Здравствуйте, Михaил, Вы писали:

М>1) есть ли разница между EV и обычным сертификатом, если цель — убрать "Unidentified developer warning"? Или они идентичны?

EV сертфикат сходу дает программе higher reputation при SmartScreen проверке. Сообщение слегка менее страшное и это типа плюс при изначальных загрузках с интернетов.

EV требуется для подписи драйверов.

В остальном разницы особой нет.

М>2) Насколько я понимаю, CA-организации выдают криптофлешки-ключи, и эти ключи требуются во время подписи? Можно ли как-то подписать, не имея такой флешки, от имени компании-заказчика?

Железные ключи требуются только для EV. Ключ приходит пустой (его вообще можно купить отдельно) и он умеет генерить keypair. Public part идет в CA, на подпись, а private всегда сидит на ключе и вытащить её оттуда нельзя. В этом собственно и весь смысл железных ключей.

§

=== Упражнения ===
1) Определите, согласуются ли с текстом о сертификатах подписи следующие утверждения: (а) железные ключи нужны для любого сертификата, а не только для EV; (б) EV-сертификат требуется для подписи драйверов; (в) закрытую часть ключевой пары можно извлечь с железного ключа. Для каждого утверждения ответьте «да» или «нет» и дословно приведите решающие слова текста.
2) Подхватите текст о сертификатах подписи и продолжите его после последнего приведенного предложения.
Записи представляют собой отдельный материал и с текстом о сертификатах подписи не связаны.

§

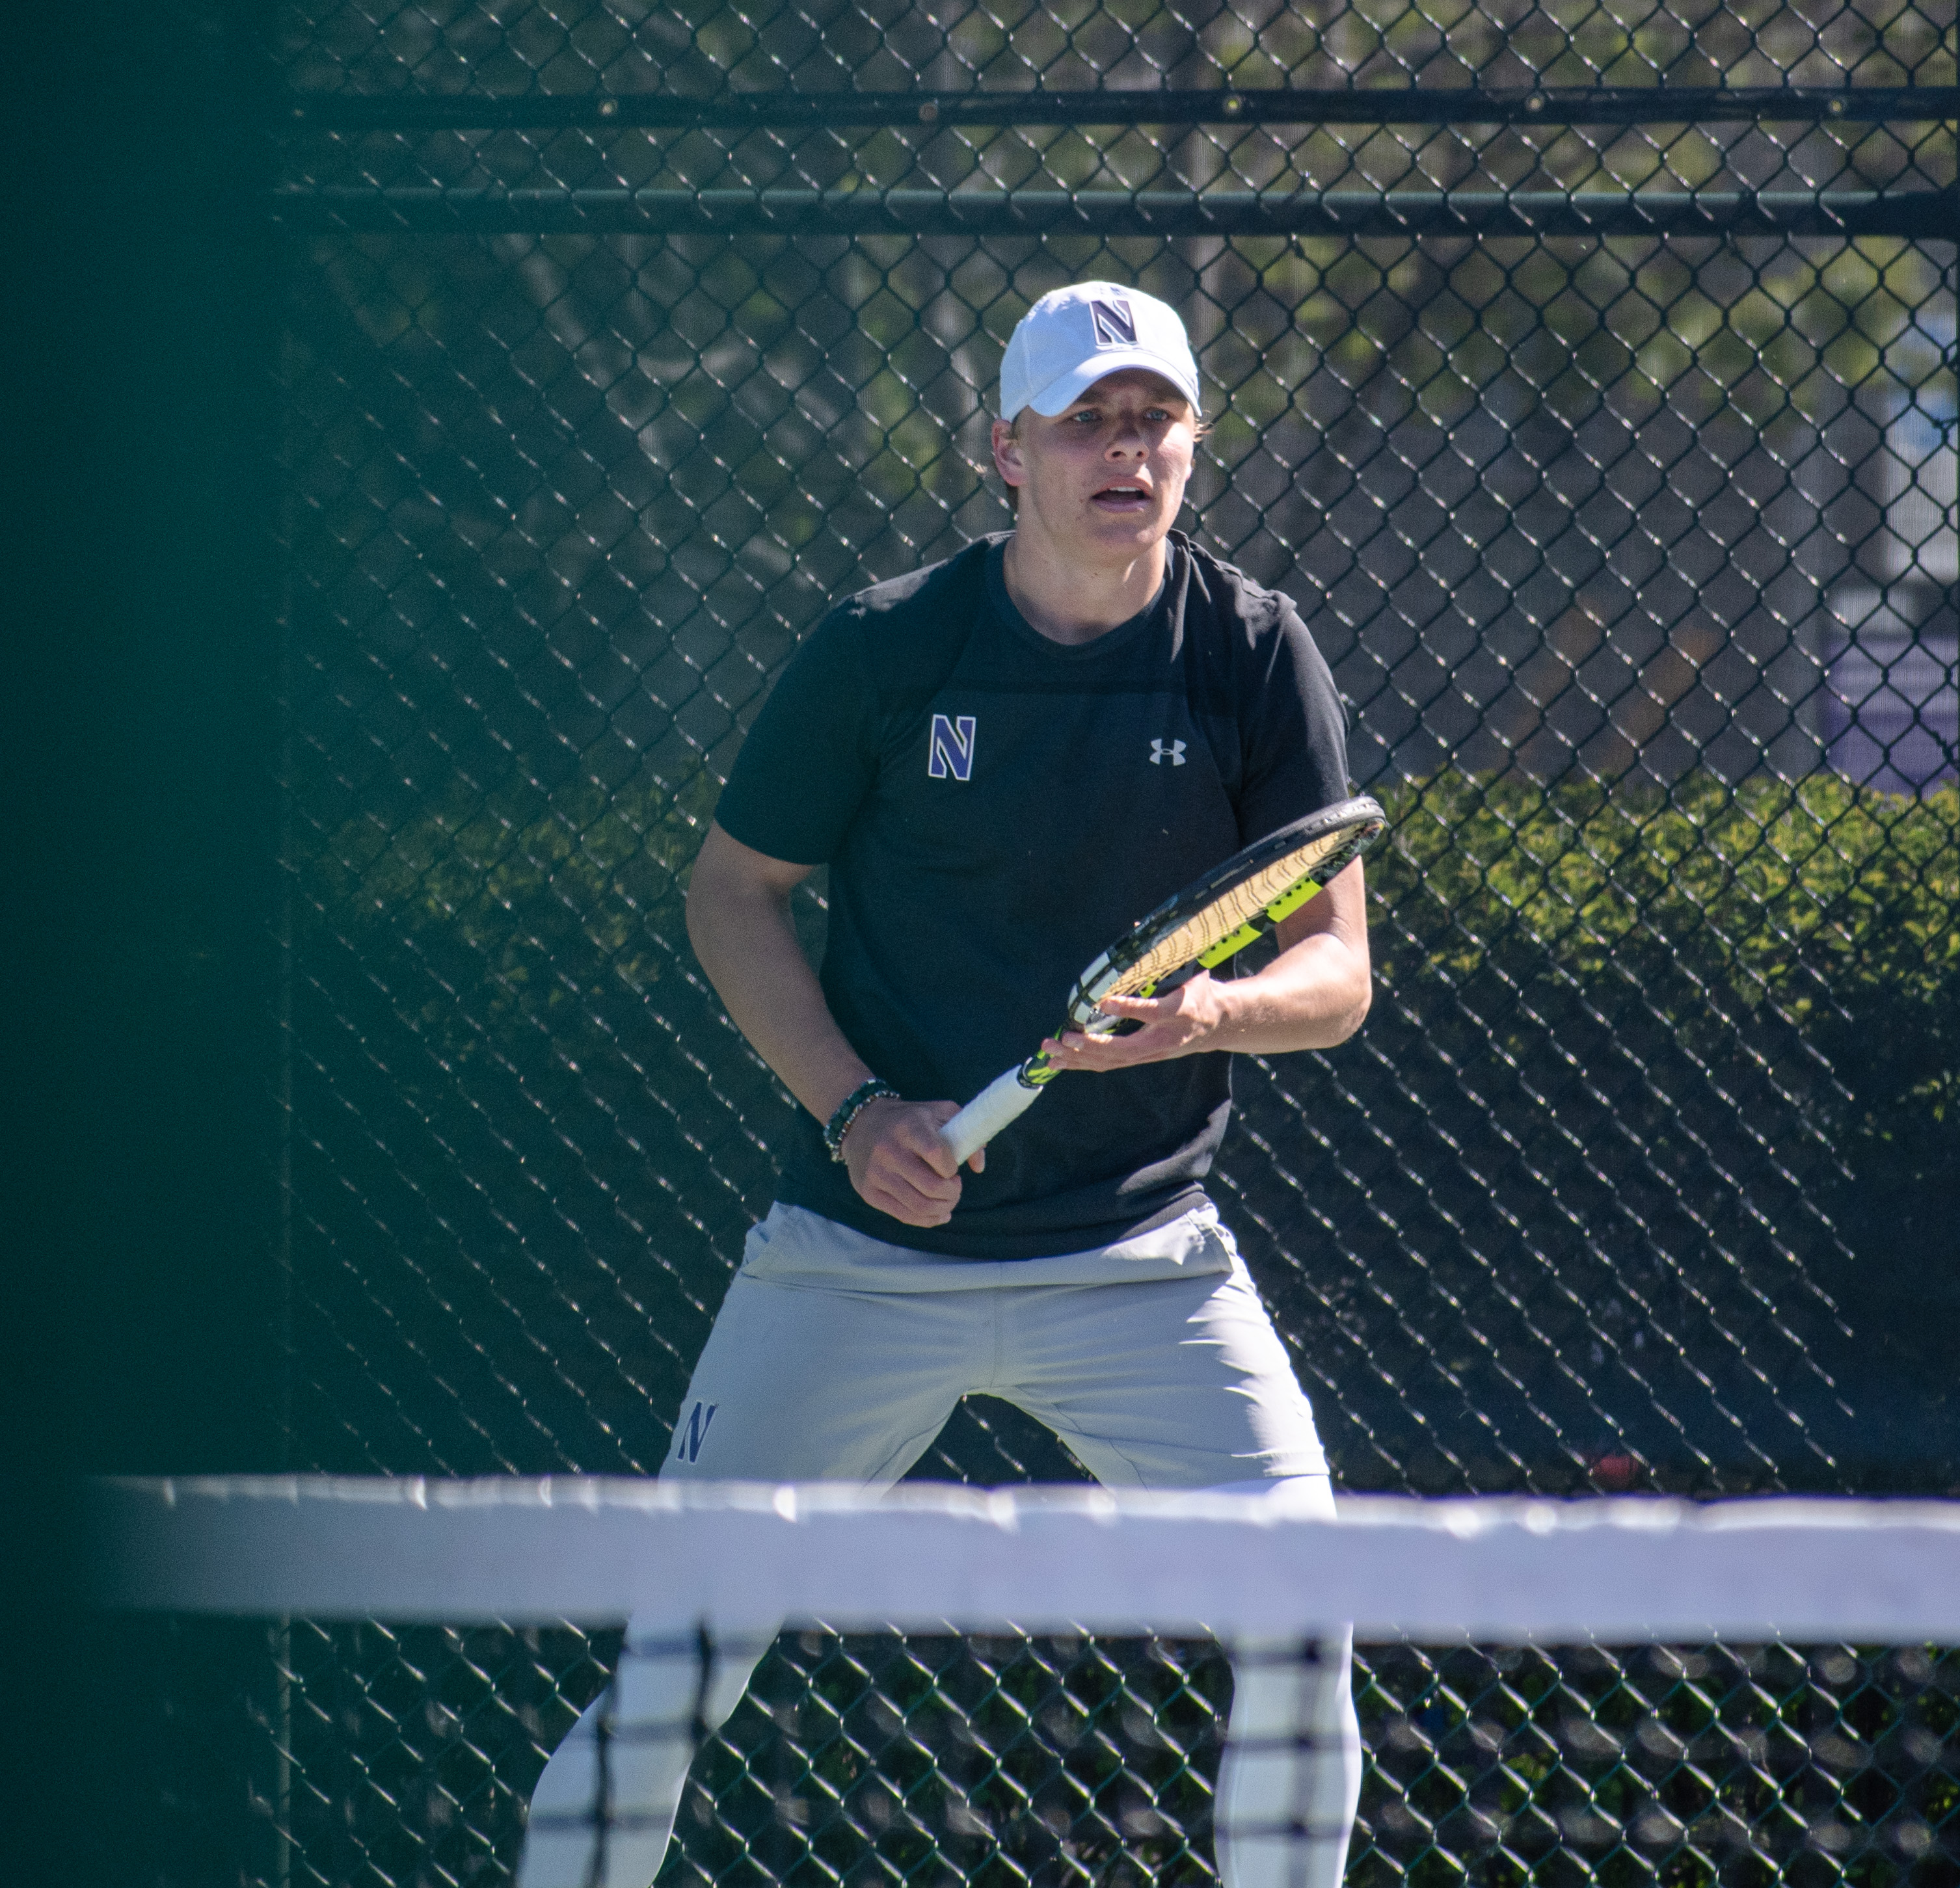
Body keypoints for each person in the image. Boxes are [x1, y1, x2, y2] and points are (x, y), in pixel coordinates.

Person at [518, 281, 1370, 1888]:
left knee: (1305, 1622)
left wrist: (1211, 1016)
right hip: (851, 1262)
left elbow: (1336, 973)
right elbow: (730, 891)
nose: (1126, 452)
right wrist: (854, 1113)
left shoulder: (1255, 653)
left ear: (1191, 445)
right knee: (671, 1669)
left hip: (1142, 1265)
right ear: (1007, 449)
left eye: (1154, 421)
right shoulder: (882, 646)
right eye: (1085, 424)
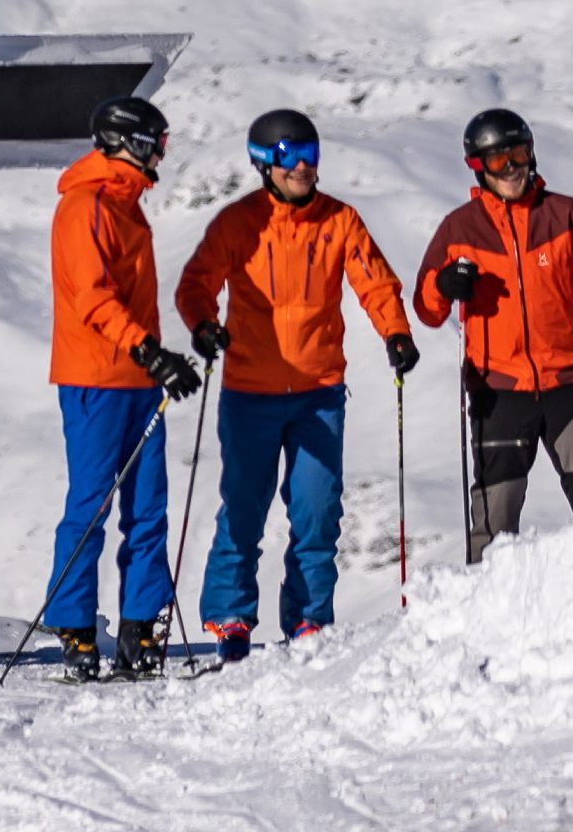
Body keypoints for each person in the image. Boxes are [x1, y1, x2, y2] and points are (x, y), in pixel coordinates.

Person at [175, 109, 413, 660]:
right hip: (250, 391)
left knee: (316, 510)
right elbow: (196, 284)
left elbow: (375, 283)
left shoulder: (339, 221)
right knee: (243, 506)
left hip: (318, 392)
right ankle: (230, 616)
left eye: (311, 155)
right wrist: (204, 325)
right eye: (290, 157)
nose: (304, 167)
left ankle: (308, 620)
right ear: (264, 164)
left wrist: (395, 332)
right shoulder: (240, 223)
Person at [414, 108, 573, 552]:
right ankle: (487, 609)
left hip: (569, 382)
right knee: (495, 520)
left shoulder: (565, 215)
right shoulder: (460, 228)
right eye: (497, 160)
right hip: (499, 390)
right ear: (478, 166)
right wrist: (444, 285)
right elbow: (427, 309)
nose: (511, 167)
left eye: (519, 153)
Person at [41, 94, 201, 680]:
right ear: (128, 141)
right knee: (91, 504)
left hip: (136, 376)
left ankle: (140, 626)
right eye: (155, 142)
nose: (161, 153)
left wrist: (155, 358)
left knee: (149, 506)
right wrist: (148, 352)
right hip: (94, 378)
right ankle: (76, 629)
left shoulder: (128, 207)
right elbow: (92, 298)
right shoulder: (84, 206)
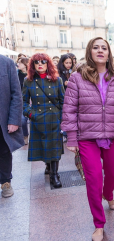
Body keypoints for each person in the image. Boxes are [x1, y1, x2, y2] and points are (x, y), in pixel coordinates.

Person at [61, 37, 114, 241]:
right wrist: (72, 137)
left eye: (104, 48)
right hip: (87, 137)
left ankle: (109, 195)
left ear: (109, 53)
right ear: (89, 51)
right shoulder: (77, 77)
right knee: (93, 180)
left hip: (113, 133)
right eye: (96, 47)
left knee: (112, 172)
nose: (100, 50)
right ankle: (99, 224)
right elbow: (69, 109)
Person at [22, 53, 65, 188]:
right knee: (43, 146)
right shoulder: (28, 81)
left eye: (43, 61)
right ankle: (48, 165)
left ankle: (54, 175)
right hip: (38, 119)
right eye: (36, 62)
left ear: (48, 64)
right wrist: (31, 114)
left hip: (54, 119)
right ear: (33, 65)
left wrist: (62, 118)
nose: (40, 64)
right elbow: (23, 102)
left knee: (54, 148)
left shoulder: (57, 80)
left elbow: (63, 101)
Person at [0, 55, 25, 198]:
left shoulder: (7, 63)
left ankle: (5, 182)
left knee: (4, 151)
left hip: (2, 119)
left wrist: (14, 120)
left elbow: (16, 94)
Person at [17, 57, 30, 145]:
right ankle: (25, 135)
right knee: (22, 120)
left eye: (20, 63)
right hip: (21, 100)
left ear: (25, 65)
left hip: (32, 100)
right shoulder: (16, 73)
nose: (18, 64)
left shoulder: (31, 74)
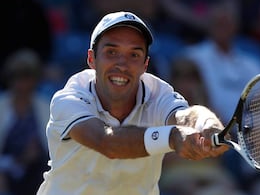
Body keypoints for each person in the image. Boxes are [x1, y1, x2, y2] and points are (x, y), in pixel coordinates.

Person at [36, 11, 228, 195]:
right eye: (111, 52)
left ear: (145, 65)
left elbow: (187, 116)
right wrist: (172, 136)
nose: (122, 64)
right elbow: (106, 142)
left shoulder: (158, 92)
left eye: (134, 55)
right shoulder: (69, 99)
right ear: (92, 59)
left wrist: (207, 124)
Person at [0, 49, 50, 195]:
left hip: (37, 175)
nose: (22, 84)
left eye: (27, 77)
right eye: (17, 77)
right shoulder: (1, 106)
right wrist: (19, 161)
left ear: (35, 80)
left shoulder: (46, 107)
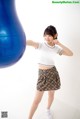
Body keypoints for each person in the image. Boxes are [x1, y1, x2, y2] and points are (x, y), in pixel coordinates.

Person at [27, 25, 73, 119]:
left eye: (49, 35)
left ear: (55, 35)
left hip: (52, 73)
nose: (46, 37)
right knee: (36, 100)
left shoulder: (56, 49)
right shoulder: (41, 45)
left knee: (51, 94)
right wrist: (19, 40)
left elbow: (70, 54)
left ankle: (48, 110)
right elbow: (31, 42)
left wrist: (59, 43)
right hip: (42, 75)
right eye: (45, 35)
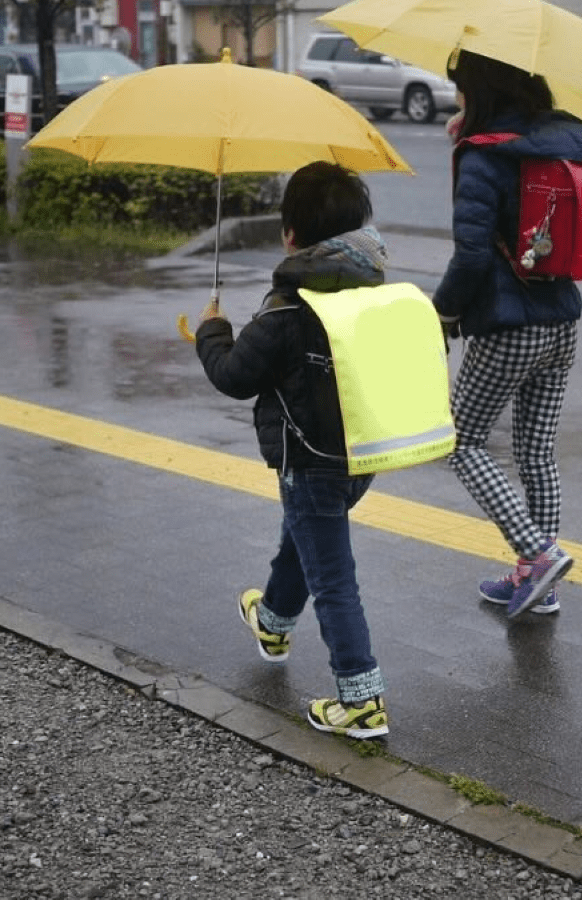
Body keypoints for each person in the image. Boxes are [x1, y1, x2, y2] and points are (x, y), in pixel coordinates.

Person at [194, 162, 389, 739]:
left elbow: (233, 374)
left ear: (290, 237)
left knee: (333, 577)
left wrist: (212, 331)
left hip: (309, 462)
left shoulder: (284, 310)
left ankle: (362, 699)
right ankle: (274, 621)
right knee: (306, 539)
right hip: (361, 457)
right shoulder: (372, 293)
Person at [433, 50, 582, 619]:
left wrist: (442, 316)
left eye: (459, 87)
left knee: (461, 442)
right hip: (562, 320)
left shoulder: (485, 157)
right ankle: (540, 586)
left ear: (479, 91)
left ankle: (537, 555)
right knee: (537, 452)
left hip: (509, 328)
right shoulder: (561, 140)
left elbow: (471, 256)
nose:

§

=== Ответы к заданиям ===
1)
(а) Нет: «Железные ключи требуются только для EV.»
(б) Да: «EV требуется для подписи драйверов.»
(в) Нет: «а private всегда сидит на ключе и вытащить её оттуда нельзя.»

2)
Обычные non-EV сертификаты можно получить на key pair, которая хранится в обычном файле, с опциональным пасвордом.

По идее, заказчик может поделится с вами копией из сертификата с ключами, но формально это запрещено и может привести к отзыву сертификата.

Кошерный вариант — это отдавать им бинарники после билда, чтобы они их подписывали. Ну или получать серт на себя.